In 2013, despite significant protest, the City of Chicago closed 50 public schools (CPS), displacing 12,000 children, predominantly in the city’s south and west neighborhoods. Chicago-based artist and craftsman, John Preus gained access to CPS materials slated for the landfill, and redirected six semi-loads of damaged desks, tables, chairs, and bookshelves to a vacant storefront in Washington Park. Over the past four years the CPS material became the basis for Preus’ work, a natural tool for his interest in creating dialogue about contemporary social-political, civic, and labor structures, and spawned such projects as The Beast, his 2014 solo exhibition at the Hyde Park Art Center, along with a growing list of solo and group exhibitions locally and internationally.
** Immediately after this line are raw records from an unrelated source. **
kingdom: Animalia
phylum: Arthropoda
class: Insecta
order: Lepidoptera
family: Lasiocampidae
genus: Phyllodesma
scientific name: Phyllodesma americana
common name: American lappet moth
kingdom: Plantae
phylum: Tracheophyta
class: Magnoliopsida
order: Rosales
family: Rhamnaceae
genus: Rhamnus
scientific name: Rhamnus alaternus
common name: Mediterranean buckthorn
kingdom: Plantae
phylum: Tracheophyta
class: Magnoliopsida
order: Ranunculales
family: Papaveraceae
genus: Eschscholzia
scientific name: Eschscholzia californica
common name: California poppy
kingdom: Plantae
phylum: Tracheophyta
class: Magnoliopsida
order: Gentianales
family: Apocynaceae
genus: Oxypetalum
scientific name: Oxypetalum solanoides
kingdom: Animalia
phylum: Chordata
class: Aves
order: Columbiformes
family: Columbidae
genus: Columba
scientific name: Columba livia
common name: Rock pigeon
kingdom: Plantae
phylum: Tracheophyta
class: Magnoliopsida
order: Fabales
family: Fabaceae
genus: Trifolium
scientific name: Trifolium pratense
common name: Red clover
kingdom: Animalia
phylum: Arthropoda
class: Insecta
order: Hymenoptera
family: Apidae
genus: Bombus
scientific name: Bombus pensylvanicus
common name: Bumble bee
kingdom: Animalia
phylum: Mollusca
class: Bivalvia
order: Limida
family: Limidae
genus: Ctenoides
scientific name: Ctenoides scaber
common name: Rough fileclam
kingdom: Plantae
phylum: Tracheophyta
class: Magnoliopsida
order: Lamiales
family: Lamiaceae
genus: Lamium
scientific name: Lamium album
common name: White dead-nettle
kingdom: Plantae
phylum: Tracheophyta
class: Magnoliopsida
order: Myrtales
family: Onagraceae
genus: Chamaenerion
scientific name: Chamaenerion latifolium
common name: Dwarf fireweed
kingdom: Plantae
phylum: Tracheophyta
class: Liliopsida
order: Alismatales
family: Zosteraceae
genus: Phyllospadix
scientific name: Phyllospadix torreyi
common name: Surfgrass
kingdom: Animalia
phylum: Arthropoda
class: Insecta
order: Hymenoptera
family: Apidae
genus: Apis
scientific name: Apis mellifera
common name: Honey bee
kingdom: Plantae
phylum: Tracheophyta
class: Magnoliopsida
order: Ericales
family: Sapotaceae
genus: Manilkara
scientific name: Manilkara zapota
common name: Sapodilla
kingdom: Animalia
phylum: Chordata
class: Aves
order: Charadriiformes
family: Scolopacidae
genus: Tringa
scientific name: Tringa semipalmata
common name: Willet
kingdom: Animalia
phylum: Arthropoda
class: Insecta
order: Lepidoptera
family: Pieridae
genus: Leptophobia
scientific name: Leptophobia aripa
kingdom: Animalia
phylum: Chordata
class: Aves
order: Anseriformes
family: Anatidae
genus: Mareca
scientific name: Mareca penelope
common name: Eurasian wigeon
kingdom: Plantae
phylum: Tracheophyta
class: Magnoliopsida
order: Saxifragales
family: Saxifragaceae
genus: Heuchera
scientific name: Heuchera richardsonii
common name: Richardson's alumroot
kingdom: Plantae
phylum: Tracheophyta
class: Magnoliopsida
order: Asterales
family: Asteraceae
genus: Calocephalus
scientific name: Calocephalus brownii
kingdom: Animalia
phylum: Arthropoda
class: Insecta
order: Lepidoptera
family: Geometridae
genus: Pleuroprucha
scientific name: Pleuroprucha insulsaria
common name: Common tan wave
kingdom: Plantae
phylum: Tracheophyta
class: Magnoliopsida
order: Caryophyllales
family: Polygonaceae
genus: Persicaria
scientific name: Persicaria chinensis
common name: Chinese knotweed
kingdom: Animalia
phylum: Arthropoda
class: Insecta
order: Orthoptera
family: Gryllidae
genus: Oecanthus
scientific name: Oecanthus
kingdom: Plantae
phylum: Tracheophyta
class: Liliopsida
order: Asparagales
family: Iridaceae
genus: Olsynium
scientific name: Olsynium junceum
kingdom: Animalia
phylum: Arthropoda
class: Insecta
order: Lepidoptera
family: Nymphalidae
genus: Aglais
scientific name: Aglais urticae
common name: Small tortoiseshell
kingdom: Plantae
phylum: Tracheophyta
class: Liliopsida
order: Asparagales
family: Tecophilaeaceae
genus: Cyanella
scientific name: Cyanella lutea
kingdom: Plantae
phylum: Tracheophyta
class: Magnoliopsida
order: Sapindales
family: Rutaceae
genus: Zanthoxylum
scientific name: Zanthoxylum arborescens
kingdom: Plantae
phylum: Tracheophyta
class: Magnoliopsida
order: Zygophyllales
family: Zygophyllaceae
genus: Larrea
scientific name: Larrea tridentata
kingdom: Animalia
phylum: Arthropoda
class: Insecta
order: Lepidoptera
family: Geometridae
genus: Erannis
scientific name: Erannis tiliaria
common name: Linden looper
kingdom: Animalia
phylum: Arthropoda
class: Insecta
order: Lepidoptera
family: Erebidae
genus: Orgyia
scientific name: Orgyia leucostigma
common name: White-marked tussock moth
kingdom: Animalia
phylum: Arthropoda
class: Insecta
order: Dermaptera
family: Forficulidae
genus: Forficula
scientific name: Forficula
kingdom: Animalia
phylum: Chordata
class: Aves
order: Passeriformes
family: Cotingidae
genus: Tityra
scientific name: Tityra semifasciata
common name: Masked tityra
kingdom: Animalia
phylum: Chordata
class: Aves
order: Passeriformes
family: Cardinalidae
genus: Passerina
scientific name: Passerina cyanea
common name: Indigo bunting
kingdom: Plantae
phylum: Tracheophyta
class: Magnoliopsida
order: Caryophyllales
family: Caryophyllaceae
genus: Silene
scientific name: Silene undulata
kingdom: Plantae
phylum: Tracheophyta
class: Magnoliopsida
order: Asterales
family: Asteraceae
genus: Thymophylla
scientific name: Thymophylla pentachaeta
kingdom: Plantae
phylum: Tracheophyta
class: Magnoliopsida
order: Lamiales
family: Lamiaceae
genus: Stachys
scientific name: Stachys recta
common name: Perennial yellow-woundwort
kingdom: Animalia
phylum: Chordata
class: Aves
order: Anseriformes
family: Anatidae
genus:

Countless repurposed cubes, tables, domestic and commercial remodels, and sculptural furniture objects created by Preus have been disbursed throughout the world as Infinite Archive Series. But still, the warehouse remains packed floor to ceiling with CPS furniture.

Upon invitation to exhibit at Open House Contemporary (OHC), Preus invited over 50 national and international artists, designers and architects to produce work using or based on the stockpile of CPS furniture. Imagined as an expanding and mutating memorial archive, Infinite Games invites both a playful and critical response to the issues of social upheaval, collective trauma, race and class, memorial, the archive, collective memory, education, that this collection of furniture evokes, but framed by the necessity of maintaining a functional space.

Participating artists will create installations, objects, wall pieces, functional work, interventions, and off- site projects for a 6-month exhibition at Open House Contemporary (OHC), opening concurrently with EXPO Chicago and the Chicago Architecture Biennial. Located at 740 N Ogden, OHC is a gallery and award-winning AirBnb, owned and operated by artist and designer Matthew Kellen. OHC consists of three 3-br apartments in a single building, which will be completely open for artists’ projects and site- specific installations. Local artists will make work, with fabrication and collaboration as needed, while international participants will send designs for prototyping or adaptation to the CPS materials. By putting a community of artists and designers in contact with abandoned public materials, new dialogues and conversations will emerge that can point to more ambitious responses to these and other large-scale social upheavals.